Applying the read_sample function to all file names gives us a set of data frames that we can merge together using the merge function. We merge the data based on the transcript id defined with the by = 1 argument pointing to the first column. We start by reading in just one file which is the ‘base’ dataframe to which we will merge the other files.

During processing it seemed that this data set is divided into two groups which is also listed on the GEO website for this project:

  • GPL11154 Illumina HiSeq 2000 (Homo sapiens)
  • GPL13112 Illumina HiSeq 2000 (Mus musculus)

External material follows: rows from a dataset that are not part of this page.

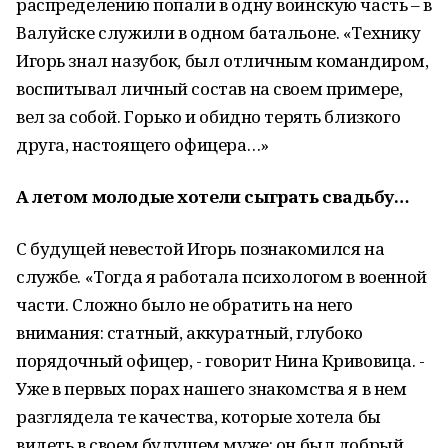
распределению попали в одну воинскую часть – в
Валуйске служили в одном батальоне. «Технику
Игорь знал назубок, был отличным командиром,
воспитывал личный состав на своем примере,
вел за собой. Горько и обидно терять близкого
друга, настоящего офицера…»
А летом молодые хотели сыграть свадьбу…
С будущей невестой Игорь познакомился на
службе. «Тогда я работала психологом в военной
части. Сложно было не обратить на него
внимания: статный, аккуратный, глубоко
порядочный офицер, - говорит Нина Кривовица. -
Уже в первых порах нашего знакомства я в нем
разглядела те качества, которые хотела бы
видеть в своем будущем муже: он был добрый,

where the first 6 files are from human source and the last 6 from the mouse. Therefore, the following code only shows how to read the first 6 samples and merge these into a single dataframe. Repeating this process for the other 6 files would result into another dataframe for those samples.

setwd('./data/GSE109798_RAW/')

## Read the FIRST sample
dataset <- read_sample(file.names[1])

## Read first sample group (6)
for (file.name in file.names[2:6]) {
  sample <- read_sample(file.name)
  dataset <- merge(dataset, sample, by = 1)
}

pander(head(dataset))
transcript_id GSM2970149_4T1E274 GSM2970150_4T1E266 GSM2970151_4T1E247D
uc007aet.1 1.82 0 0
uc007aeu.1 0 1 0.24
uc007aev.1 0 0 0
uc007aew.1 0 0 0.97
uc007aex.2 0 0 0
uc007aey.1 0 0 0

Table continues below

GSM2970152_4T1P2247A GSM2970153_4T1P2247G GSM2970154_4T1P2247F
0 0 0
0.13 0 0
0 0 0
0 1 0
0 0 0
0 0 0

The dataset variable now contains all data for the first 6 samples in this experiment. It is advisable to compare the number of rows in this data set with the number of rows in a single sample. It is not guaranteed that all samples have exactly the same number of genes/transcripts present (i.e., 0-values might have been discarded) which results in a final data set that has as many rows as the smallest sample. See the help of merge if this is the case because the all argument can be used to introduce extra rows for missing data.